■ WHAT THIS TASK INVOLVES
Show each line of the material below that contains the word "displayed". Case counts.

■ LISTED ENTRIES
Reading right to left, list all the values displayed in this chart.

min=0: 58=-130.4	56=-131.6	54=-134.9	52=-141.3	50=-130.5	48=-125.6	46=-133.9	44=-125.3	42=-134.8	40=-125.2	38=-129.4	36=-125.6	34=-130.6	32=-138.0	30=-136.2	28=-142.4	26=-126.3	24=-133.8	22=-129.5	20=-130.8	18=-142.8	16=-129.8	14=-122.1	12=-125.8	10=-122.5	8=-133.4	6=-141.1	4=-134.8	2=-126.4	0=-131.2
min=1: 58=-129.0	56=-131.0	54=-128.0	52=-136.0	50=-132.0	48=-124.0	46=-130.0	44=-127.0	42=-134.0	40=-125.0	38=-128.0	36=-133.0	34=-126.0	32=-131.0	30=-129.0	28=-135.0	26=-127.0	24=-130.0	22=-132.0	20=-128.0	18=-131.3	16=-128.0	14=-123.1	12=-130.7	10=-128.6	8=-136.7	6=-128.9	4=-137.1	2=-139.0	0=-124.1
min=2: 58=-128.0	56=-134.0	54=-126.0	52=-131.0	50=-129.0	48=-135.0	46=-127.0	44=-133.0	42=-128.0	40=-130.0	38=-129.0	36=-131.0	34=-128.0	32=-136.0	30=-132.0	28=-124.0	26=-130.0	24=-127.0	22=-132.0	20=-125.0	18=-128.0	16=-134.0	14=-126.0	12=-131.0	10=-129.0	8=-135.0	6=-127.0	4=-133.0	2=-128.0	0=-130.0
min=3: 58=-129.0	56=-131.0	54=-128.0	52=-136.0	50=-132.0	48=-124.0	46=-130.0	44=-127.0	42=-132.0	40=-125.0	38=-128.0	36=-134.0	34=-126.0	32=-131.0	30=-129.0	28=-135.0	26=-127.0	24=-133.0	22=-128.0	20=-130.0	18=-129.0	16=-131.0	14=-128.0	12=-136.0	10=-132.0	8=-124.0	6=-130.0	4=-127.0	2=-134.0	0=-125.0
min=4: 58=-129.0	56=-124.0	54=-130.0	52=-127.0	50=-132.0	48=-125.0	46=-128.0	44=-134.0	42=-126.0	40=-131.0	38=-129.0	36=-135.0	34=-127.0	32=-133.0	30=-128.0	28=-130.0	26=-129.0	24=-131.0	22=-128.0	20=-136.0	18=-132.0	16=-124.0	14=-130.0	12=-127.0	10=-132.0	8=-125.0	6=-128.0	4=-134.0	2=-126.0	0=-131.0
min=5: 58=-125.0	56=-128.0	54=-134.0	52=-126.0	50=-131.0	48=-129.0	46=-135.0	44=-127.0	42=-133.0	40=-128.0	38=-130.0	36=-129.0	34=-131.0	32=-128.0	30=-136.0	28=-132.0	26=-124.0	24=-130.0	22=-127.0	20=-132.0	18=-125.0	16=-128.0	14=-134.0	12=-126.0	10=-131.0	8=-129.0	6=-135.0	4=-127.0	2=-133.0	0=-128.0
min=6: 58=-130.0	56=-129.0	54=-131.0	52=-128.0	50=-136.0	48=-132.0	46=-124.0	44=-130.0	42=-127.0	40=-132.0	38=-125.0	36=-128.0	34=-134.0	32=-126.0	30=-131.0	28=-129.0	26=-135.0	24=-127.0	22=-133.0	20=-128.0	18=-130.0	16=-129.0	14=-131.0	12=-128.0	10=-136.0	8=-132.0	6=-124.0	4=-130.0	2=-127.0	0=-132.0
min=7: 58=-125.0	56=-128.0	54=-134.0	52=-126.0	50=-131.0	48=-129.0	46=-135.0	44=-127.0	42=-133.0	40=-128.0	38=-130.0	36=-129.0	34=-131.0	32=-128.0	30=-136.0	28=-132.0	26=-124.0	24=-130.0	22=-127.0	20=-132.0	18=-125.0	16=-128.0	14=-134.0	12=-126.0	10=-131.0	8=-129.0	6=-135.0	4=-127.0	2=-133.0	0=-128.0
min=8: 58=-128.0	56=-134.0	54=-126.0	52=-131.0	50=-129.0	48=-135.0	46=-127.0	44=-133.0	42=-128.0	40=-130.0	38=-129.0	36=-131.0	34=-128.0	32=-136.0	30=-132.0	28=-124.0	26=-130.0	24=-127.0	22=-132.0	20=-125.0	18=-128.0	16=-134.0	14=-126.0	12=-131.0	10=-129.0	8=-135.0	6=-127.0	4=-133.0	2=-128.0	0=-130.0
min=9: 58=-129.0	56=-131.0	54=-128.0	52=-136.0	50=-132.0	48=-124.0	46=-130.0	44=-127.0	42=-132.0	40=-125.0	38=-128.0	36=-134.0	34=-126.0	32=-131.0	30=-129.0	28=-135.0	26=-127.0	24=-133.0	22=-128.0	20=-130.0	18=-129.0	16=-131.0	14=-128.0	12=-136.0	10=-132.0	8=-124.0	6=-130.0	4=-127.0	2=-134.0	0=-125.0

■ TASK RESPONSE
Reading right to left, list all the values displayed in this chart.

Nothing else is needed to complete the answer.